(Stored data entries)
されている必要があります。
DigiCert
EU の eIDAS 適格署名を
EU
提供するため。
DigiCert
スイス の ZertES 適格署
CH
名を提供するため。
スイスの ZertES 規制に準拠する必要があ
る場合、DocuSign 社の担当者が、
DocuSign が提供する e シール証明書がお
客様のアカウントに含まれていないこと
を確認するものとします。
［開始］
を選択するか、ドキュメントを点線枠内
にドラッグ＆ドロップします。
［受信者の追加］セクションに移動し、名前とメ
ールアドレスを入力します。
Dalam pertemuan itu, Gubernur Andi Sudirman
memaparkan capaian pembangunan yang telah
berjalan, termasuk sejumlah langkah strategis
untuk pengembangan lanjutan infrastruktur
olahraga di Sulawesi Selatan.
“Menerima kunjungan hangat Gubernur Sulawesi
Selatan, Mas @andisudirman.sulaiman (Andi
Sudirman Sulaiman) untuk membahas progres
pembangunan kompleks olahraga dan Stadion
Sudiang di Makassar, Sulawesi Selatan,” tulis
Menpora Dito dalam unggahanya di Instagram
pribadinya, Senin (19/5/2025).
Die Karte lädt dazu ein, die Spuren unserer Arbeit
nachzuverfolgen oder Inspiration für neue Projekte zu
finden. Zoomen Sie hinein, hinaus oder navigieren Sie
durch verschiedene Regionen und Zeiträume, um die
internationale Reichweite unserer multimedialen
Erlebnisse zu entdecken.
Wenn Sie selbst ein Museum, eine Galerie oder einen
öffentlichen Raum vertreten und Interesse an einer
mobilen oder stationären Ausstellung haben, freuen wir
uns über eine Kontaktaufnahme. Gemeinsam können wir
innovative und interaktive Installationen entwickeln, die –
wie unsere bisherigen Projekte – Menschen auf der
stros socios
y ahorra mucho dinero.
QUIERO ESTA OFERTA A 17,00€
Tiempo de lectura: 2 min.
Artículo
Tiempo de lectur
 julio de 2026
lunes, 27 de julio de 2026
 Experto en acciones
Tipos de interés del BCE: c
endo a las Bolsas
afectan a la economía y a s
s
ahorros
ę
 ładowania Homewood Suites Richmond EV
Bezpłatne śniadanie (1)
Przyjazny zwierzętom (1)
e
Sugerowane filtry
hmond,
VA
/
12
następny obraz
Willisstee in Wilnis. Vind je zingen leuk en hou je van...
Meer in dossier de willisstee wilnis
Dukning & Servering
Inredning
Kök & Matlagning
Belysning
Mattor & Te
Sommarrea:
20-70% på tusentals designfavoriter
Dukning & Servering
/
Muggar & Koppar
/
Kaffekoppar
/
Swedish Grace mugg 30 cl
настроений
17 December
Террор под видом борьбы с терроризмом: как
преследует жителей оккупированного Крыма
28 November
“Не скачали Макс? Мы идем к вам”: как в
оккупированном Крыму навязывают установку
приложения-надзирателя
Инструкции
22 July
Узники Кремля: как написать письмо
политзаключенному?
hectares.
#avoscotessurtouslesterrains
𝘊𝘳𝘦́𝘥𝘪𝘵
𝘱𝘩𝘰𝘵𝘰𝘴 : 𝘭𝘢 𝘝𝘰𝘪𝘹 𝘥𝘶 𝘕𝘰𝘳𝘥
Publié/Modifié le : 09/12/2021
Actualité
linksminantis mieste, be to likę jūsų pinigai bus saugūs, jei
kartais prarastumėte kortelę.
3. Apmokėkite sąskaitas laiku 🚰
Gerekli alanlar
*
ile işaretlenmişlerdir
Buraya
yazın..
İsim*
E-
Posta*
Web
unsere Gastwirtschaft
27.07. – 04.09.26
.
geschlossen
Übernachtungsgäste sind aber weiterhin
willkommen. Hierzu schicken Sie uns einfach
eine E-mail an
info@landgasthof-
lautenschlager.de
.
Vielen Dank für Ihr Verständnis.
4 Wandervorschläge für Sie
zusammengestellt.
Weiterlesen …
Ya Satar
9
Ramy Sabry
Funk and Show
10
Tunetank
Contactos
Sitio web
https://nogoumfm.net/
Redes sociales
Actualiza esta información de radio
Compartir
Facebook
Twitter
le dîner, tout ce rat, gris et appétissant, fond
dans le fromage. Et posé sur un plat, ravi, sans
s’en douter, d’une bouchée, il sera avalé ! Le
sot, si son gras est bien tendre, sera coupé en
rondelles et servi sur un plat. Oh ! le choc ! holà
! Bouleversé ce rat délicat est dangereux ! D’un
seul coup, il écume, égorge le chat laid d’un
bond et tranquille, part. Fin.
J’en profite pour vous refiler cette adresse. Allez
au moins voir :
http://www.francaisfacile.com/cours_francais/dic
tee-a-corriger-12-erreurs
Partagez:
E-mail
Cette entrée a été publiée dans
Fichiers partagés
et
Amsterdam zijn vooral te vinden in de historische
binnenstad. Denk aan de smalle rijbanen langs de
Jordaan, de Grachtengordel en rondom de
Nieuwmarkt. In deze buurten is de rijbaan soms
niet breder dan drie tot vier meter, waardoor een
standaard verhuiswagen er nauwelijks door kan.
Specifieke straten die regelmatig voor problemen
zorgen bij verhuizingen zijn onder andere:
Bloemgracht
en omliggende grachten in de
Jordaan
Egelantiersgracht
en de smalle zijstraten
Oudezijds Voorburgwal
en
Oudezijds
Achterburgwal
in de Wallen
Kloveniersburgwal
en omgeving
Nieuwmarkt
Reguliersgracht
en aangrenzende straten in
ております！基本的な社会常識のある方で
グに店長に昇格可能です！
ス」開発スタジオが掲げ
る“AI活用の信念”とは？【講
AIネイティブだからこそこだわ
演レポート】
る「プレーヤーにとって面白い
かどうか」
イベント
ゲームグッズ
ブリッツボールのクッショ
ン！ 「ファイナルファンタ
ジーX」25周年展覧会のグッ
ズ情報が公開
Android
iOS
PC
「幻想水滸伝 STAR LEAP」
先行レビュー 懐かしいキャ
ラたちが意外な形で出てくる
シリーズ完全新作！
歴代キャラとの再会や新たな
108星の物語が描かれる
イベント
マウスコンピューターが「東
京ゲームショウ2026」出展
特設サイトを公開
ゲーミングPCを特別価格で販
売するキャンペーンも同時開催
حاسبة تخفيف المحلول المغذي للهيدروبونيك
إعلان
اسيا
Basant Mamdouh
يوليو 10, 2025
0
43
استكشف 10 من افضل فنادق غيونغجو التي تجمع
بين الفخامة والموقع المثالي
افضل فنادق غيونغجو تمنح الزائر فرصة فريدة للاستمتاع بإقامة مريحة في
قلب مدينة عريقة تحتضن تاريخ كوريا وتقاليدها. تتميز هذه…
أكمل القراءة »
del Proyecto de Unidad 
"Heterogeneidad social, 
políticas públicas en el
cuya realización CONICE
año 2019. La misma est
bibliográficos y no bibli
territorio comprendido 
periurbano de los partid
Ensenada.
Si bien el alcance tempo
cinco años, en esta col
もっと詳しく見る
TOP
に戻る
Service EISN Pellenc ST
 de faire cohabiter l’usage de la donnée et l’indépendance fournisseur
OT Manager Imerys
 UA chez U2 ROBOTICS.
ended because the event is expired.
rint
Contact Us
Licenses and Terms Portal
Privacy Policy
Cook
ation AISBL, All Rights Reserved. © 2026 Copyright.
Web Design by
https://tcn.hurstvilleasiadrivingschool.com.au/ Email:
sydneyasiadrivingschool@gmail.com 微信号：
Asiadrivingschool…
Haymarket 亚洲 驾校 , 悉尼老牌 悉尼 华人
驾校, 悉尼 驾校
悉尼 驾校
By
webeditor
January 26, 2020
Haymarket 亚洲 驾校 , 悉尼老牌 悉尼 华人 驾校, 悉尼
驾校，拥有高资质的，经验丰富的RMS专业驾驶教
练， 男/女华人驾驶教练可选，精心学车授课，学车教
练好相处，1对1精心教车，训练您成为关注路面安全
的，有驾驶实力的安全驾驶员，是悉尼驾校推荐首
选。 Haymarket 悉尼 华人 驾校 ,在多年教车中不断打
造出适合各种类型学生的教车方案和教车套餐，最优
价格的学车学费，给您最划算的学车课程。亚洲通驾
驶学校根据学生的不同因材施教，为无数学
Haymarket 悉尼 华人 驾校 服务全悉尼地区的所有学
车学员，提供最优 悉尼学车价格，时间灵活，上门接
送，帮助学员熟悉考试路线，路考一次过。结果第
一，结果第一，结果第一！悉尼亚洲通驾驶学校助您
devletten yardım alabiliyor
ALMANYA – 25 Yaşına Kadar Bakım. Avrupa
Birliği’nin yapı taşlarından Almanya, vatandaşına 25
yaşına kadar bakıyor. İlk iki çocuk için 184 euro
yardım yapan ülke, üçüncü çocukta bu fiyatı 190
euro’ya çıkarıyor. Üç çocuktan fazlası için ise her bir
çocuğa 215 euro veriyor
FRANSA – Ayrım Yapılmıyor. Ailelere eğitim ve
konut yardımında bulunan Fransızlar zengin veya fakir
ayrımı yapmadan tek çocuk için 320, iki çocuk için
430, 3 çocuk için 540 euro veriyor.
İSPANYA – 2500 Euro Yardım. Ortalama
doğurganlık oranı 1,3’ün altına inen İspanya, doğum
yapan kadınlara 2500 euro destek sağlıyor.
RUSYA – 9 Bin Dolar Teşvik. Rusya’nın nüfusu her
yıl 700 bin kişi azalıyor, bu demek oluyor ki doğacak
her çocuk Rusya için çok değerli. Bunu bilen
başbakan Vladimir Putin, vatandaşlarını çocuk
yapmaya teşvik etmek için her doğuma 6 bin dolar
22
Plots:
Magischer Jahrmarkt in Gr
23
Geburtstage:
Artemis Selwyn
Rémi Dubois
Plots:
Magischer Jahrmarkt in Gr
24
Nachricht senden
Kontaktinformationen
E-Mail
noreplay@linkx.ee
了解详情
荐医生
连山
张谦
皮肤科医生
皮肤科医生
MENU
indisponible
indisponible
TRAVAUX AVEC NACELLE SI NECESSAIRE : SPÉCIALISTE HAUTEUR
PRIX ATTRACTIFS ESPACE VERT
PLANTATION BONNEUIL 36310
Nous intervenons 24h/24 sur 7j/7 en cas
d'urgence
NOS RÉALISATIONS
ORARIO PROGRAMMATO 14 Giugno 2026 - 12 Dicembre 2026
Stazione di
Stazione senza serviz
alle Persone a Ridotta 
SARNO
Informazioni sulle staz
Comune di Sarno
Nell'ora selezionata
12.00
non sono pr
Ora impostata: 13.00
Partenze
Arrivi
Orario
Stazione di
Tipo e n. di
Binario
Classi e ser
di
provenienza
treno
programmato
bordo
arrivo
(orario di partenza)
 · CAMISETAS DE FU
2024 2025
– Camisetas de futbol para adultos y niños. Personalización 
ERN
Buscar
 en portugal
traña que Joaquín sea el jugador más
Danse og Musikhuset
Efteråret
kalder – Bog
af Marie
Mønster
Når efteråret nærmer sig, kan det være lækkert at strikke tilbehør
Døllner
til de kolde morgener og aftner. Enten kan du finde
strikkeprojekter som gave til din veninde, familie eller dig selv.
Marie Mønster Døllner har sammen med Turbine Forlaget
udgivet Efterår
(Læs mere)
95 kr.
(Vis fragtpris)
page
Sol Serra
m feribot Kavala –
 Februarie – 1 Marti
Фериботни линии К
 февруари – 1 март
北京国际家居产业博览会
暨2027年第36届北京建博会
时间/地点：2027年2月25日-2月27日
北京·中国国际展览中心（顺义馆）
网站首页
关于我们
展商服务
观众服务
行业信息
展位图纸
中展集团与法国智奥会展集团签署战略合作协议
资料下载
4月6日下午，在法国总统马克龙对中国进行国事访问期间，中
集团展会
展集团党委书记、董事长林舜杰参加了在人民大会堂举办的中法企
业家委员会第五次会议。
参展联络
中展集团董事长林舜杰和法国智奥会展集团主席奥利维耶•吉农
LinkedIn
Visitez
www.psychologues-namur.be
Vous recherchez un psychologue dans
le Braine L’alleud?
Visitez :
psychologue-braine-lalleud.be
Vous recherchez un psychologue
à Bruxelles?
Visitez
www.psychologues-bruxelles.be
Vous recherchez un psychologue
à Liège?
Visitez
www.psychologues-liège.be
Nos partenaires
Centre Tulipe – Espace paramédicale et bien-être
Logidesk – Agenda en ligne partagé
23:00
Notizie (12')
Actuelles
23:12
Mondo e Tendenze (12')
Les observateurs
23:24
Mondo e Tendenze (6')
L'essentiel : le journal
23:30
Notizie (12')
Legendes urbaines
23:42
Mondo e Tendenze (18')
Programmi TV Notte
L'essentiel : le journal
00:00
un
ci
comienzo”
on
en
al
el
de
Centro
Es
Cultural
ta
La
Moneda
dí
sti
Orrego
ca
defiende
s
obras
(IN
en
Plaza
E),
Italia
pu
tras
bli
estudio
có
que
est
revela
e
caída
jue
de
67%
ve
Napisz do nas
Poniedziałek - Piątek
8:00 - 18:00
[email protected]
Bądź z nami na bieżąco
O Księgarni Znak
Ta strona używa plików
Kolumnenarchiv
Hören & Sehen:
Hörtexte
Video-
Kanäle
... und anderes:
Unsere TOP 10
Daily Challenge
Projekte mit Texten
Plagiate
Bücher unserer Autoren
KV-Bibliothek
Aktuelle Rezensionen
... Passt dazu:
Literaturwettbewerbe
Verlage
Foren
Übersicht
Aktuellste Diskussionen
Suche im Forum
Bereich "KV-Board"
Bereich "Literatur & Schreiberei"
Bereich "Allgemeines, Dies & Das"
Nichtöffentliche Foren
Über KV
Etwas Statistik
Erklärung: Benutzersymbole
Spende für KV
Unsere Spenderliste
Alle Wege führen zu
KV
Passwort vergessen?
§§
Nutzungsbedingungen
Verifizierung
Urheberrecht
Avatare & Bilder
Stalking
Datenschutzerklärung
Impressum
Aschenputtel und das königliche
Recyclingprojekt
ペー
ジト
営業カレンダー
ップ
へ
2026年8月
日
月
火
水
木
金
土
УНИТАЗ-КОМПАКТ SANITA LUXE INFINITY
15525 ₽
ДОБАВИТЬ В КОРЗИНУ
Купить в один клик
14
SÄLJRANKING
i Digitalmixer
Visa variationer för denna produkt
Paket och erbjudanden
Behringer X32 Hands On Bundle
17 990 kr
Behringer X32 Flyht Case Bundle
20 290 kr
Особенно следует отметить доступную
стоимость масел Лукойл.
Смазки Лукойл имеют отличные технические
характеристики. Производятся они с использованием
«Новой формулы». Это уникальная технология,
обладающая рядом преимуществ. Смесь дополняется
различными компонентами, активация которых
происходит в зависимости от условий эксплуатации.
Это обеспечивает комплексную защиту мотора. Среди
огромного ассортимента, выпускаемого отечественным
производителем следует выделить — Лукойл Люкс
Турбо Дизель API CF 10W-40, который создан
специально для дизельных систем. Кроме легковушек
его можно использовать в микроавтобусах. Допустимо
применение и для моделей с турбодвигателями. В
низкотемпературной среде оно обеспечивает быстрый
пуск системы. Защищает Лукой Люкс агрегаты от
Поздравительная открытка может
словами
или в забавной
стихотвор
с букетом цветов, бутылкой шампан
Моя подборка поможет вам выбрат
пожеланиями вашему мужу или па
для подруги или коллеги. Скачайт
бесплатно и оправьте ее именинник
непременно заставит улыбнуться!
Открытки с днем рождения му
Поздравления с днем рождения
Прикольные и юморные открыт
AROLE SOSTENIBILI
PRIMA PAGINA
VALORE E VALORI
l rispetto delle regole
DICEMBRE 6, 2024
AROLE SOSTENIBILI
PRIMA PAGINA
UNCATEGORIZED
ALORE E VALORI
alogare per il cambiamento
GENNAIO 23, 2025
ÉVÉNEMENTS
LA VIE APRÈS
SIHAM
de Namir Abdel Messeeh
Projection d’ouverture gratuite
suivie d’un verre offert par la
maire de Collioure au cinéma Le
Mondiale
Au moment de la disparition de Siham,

**REQUIRED WORK:**
With "Bereich" as the string to match, show every line of the entries above that has it.

**YOUR RESPONSE:**
Bereich "KV-Board"
Bereich "Literatur & Schreiberei"
Bereich "Allgemeines, Dies & Das"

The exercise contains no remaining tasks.